== Estratto del documento

In Venezuela esistono le comuni?


Marco Teruggi

In Venezuela quasi non si parla delle comuni. È un’eccezione vedere in un mezzo di comunicazione pubblico un rapporto, una corrispondenza, un’analisi, un dibattito sul tema. Come se non esistessero, salvo alla fine del discorso del presidente Nicolás Maduro quando fa un appello ed enumera tutti i settori della società.

L’assenza può essere spiegata dalla permanente congiuntura in fiamme che a medio termine non ci lascia spazio. In questi giorni, per esempio, uno dei dibattiti gira intorno al rinnovamento dei partiti politici e, sotto a questo tema, la grande domanda: quando ci saranno le elezioni a governatore e sindaco? Il tema occupa titoli, dichiarazioni, fuochi aperti, e, per il momento, ha un finale incerto. Un altro punto dell’agenda è l’attacco degli Stati Uniti al vicepresidente della Repubblica, Tareck El Aissami, che accusano di essere narcotrafficante e terrorista -il cocktail del male. In questo contesto che spazio rimane alle comuni?

====
== Elenco riportato

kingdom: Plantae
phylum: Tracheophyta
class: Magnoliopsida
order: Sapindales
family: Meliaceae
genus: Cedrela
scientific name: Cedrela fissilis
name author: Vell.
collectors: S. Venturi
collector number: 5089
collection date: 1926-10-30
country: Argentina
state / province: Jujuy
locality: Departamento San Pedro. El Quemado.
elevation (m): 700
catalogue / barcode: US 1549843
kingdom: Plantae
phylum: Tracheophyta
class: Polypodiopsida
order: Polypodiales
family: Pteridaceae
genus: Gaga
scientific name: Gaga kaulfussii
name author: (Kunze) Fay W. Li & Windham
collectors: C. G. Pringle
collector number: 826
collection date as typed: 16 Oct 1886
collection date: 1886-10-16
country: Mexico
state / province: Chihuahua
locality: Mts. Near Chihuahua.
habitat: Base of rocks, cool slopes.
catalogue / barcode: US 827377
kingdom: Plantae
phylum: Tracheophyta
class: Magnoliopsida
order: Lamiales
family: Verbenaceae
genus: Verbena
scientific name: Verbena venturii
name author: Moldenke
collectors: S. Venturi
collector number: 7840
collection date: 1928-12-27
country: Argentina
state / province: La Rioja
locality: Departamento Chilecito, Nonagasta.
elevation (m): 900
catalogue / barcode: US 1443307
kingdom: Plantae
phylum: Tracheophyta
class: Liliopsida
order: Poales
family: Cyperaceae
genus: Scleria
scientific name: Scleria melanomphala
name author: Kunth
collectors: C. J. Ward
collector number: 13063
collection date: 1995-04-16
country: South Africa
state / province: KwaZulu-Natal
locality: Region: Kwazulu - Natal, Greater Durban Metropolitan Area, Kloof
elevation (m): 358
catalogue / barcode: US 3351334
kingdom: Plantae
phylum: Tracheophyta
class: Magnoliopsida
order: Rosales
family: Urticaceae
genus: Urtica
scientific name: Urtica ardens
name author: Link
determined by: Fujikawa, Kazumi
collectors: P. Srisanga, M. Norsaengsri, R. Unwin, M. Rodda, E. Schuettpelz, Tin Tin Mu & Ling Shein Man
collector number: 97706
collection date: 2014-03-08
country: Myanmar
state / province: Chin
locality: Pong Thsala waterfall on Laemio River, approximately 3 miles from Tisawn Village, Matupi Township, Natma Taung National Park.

====

### Elenco dei compiti
**1)** Rispondi a queste domande sull'articolo sulle comuni in Venezuela.
(a) In quale momento dei discorsi di Nicolás Maduro compaiono le comuni?
(b) Quale grande domanda sta sotto il dibattito sul rinnovamento dei partiti politici?
(c) Di che cosa gli Stati Uniti accusano Tareck El Aissami?
**2)** Ricopia alla lettera le righe dell'elenco comprese tra quella che contiene "order: Poales" e quella che contiene "state / province: KwaZulu-Natal", entrambe incluse.

### Elenco delle soluzioni
**1)**
(a) Alla fine del discorso, quando fa un appello ed enumera tutti i settori della società.
(b) Quando ci saranno le elezioni a governatore e sindaco?
(c) Di essere narcotrafficante e terrorista.

**2)**
order: Poales
family: Cyperaceae
genus: Scleria
scientific name: Scleria melanomphala
name author: Kunth
collectors: C. J. Ward
collector number: 13063
collection date: 1995-04-16
country: South Africa
state / province: KwaZulu-Natal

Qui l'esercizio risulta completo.